- [Exercise]:
Please write back every entry exactly, character for character.

*** Opening of Source material ***

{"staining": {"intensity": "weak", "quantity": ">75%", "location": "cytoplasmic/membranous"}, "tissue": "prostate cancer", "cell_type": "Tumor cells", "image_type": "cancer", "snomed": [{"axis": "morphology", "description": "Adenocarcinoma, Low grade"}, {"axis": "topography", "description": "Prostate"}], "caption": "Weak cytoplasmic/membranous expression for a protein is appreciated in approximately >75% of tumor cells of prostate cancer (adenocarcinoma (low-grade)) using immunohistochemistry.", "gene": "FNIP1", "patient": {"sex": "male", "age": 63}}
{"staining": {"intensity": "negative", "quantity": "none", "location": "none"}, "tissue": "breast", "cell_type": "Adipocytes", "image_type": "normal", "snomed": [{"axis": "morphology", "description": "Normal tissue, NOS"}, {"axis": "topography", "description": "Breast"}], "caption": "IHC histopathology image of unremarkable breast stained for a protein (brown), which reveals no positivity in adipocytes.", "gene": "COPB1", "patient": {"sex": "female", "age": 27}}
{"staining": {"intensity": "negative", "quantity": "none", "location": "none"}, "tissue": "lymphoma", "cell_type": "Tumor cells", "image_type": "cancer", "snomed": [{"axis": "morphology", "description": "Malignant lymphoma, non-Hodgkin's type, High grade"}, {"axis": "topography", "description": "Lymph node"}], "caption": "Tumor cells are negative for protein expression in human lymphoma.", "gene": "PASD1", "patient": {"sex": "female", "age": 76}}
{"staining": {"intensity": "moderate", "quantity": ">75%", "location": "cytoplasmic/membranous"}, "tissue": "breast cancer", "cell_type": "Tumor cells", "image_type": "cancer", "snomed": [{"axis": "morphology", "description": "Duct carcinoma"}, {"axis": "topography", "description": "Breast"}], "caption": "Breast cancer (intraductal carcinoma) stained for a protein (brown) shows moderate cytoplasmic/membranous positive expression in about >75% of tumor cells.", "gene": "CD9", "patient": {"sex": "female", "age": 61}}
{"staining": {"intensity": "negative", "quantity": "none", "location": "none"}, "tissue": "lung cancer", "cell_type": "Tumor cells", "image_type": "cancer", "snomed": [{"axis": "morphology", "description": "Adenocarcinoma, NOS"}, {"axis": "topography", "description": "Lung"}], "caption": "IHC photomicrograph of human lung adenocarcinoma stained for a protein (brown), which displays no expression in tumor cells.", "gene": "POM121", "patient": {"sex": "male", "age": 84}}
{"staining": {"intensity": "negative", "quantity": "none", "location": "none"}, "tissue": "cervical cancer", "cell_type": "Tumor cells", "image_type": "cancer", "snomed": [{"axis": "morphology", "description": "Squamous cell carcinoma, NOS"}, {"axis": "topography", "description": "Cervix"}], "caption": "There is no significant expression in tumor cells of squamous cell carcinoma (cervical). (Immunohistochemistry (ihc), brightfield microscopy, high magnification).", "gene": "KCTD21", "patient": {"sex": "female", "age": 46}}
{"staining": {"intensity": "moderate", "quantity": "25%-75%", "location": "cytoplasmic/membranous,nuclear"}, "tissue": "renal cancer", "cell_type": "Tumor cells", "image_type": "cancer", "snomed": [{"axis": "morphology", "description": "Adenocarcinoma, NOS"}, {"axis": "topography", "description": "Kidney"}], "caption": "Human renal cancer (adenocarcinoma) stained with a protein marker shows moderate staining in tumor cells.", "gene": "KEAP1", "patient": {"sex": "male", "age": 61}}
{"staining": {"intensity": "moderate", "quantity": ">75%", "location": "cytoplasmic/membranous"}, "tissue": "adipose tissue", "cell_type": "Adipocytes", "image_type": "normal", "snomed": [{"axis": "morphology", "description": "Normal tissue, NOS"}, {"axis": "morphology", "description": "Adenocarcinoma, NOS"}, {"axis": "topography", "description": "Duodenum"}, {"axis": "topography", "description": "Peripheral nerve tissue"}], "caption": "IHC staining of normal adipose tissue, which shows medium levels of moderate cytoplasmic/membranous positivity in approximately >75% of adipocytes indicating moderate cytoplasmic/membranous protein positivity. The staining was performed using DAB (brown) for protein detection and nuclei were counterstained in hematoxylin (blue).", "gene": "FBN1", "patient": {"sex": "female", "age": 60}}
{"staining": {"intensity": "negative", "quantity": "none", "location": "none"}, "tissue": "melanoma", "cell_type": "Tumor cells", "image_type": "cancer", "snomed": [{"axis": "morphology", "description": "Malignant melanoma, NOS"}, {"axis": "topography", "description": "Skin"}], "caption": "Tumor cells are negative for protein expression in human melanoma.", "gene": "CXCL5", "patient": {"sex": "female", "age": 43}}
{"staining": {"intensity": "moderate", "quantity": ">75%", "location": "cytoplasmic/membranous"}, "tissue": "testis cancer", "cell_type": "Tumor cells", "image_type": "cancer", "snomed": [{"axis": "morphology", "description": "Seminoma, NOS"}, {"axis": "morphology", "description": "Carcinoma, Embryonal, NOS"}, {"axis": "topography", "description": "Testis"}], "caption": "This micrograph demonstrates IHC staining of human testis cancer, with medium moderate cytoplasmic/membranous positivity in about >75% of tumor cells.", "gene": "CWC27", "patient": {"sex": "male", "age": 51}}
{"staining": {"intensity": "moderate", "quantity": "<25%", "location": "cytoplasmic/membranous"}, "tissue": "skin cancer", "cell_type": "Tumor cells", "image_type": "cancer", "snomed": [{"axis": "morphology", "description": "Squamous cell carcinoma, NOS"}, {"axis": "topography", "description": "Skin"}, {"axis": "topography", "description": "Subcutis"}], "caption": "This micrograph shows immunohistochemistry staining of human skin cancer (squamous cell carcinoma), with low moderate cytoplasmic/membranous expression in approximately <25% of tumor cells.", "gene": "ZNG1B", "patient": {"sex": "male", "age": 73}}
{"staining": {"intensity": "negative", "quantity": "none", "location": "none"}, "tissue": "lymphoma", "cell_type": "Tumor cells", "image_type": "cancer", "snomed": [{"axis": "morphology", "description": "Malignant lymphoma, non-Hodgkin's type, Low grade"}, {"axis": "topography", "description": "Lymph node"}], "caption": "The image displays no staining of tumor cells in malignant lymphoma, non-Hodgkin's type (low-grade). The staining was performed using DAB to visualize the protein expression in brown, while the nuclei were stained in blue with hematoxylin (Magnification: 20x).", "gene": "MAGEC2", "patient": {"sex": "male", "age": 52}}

*** Close of Source material ***

- [Completed exercise]:
{"staining": {"intensity": "weak", "quantity": ">75%", "location": "cytoplasmic/membranous"}, "tissue": "prostate cancer", "cell_type": "Tumor cells", "image_type": "cancer", "snomed": [{"axis": "morphology", "description": "Adenocarcinoma, Low grade"}, {"axis": "topography", "description": "Prostate"}], "caption": "Weak cytoplasmic/membranous expression for a protein is appreciated in approximately >75% of tumor cells of prostate cancer (adenocarcinoma (low-grade)) using immunohistochemistry.", "gene": "FNIP1", "patient": {"sex": "male", "age": 63}}
{"staining": {"intensity": "negative", "quantity": "none", "location": "none"}, "tissue": "breast", "cell_type": "Adipocytes", "image_type": "normal", "snomed": [{"axis": "morphology", "description": "Normal tissue, NOS"}, {"axis": "topography", "description": "Breast"}], "caption": "IHC histopathology image of unremarkable breast stained for a protein (brown), which reveals no positivity in adipocytes.", "gene": "COPB1", "patient": {"sex": "female", "age": 27}}
{"staining": {"intensity": "negative", "quantity": "none", "location": "none"}, "tissue": "lymphoma", "cell_type": "Tumor cells", "image_type": "cancer", "snomed": [{"axis": "morphology", "description": "Malignant lymphoma, non-Hodgkin's type, High grade"}, {"axis": "topography", "description": "Lymph node"}], "caption": "Tumor cells are negative for protein expression in human lymphoma.", "gene": "PASD1", "patient": {"sex": "female", "age": 76}}
{"staining": {"intensity": "moderate", "quantity": ">75%", "location": "cytoplasmic/membranous"}, "tissue": "breast cancer", "cell_type": "Tumor cells", "image_type": "cancer", "snomed": [{"axis": "morphology", "description": "Duct carcinoma"}, {"axis": "topography", "description": "Breast"}], "caption": "Breast cancer (intraductal carcinoma) stained for a protein (brown) shows moderate cytoplasmic/membranous positive expression in about >75% of tumor cells.", "gene": "CD9", "patient": {"sex": "female", "age": 61}}
{"staining": {"intensity": "negative", "quantity": "none", "location": "none"}, "tissue": "lung cancer", "cell_type": "Tumor cells", "image_type": "cancer", "snomed": [{"axis": "morphology", "description": "Adenocarcinoma, NOS"}, {"axis": "topography", "description": "Lung"}], "caption": "IHC photomicrograph of human lung adenocarcinoma stained for a protein (brown), which displays no expression in tumor cells.", "gene": "POM121", "patient": {"sex": "male", "age": 84}}
{"staining": {"intensity": "negative", "quantity": "none", "location": "none"}, "tissue": "cervical cancer", "cell_type": "Tumor cells", "image_type": "cancer", "snomed": [{"axis": "morphology", "description": "Squamous cell carcinoma, NOS"}, {"axis": "topography", "description": "Cervix"}], "caption": "There is no significant expression in tumor cells of squamous cell carcinoma (cervical). (Immunohistochemistry (ihc), brightfield microscopy, high magnification).", "gene": "KCTD21", "patient": {"sex": "female", "age": 46}}
{"staining": {"intensity": "moderate", "quantity": "25%-75%", "location": "cytoplasmic/membranous,nuclear"}, "tissue": "renal cancer", "cell_type": "Tumor cells", "image_type": "cancer", "snomed": [{"axis": "morphology", "description": "Adenocarcinoma, NOS"}, {"axis": "topography", "description": "Kidney"}], "caption": "Human renal cancer (adenocarcinoma) stained with a protein marker shows moderate staining in tumor cells.", "gene": "KEAP1", "patient": {"sex": "male", "age": 61}}
{"staining": {"intensity": "moderate", "quantity": ">75%", "location": "cytoplasmic/membranous"}, "tissue": "adipose tissue", "cell_type": "Adipocytes", "image_type": "normal", "snomed": [{"axis": "morphology", "description": "Normal tissue, NOS"}, {"axis": "morphology", "description": "Adenocarcinoma, NOS"}, {"axis": "topography", "description": "Duodenum"}, {"axis": "topography", "description": "Peripheral nerve tissue"}], "caption": "IHC staining of normal adipose tissue, which shows medium levels of moderate cytoplasmic/membranous positivity in approximately >75% of adipocytes indicating moderate cytoplasmic/membranous protein positivity. The staining was performed using DAB (brown) for protein detection and nuclei were counterstained in hematoxylin (blue).", "gene": "FBN1", "patient": {"sex": "female", "age": 60}}
{"staining": {"intensity": "negative", "quantity": "none", "location": "none"}, "tissue": "melanoma", "cell_type": "Tumor cells", "image_type": "cancer", "snomed": [{"axis": "morphology", "description": "Malignant melanoma, NOS"}, {"axis": "topography", "description": "Skin"}], "caption": "Tumor cells are negative for protein expression in human melanoma.", "gene": "CXCL5", "patient": {"sex": "female", "age": 43}}
{"staining": {"intensity": "moderate", "quantity": ">75%", "location": "cytoplasmic/membranous"}, "tissue": "testis cancer", "cell_type": "Tumor cells", "image_type": "cancer", "snomed": [{"axis": "morphology", "description": "Seminoma, NOS"}, {"axis": "morphology", "description": "Carcinoma, Embryonal, NOS"}, {"axis": "topography", "description": "Testis"}], "caption": "This micrograph demonstrates IHC staining of human testis cancer, with medium moderate cytoplasmic/membranous positivity in about >75% of tumor cells.", "gene": "CWC27", "patient": {"sex": "male", "age": 51}}
{"staining": {"intensity": "moderate", "quantity": "<25%", "location": "cytoplasmic/membranous"}, "tissue": "skin cancer", "cell_type": "Tumor cells", "image_type": "cancer", "snomed": [{"axis": "morphology", "description": "Squamous cell carcinoma, NOS"}, {"axis": "topography", "description": "Skin"}, {"axis": "topography", "description": "Subcutis"}], "caption": "This micrograph shows immunohistochemistry staining of human skin cancer (squamous cell carcinoma), with low moderate cytoplasmic/membranous expression in approximately <25% of tumor cells.", "gene": "ZNG1B", "patient": {"sex": "male", "age": 73}}
{"staining": {"intensity": "negative", "quantity": "none", "location": "none"}, "tissue": "lymphoma", "cell_type": "Tumor cells", "image_type": "cancer", "snomed": [{"axis": "morphology", "description": "Malignant lymphoma, non-Hodgkin's type, Low grade"}, {"axis": "topography", "description": "Lymph node"}], "caption": "The image displays no staining of tumor cells in malignant lymphoma, non-Hodgkin's type (low-grade). The staining was performed using DAB to visualize the protein expression in brown, while the nuclei were stained in blue with hematoxylin (Magnification: 20x).", "gene": "MAGEC2", "patient": {"sex": "male", "age": 52}}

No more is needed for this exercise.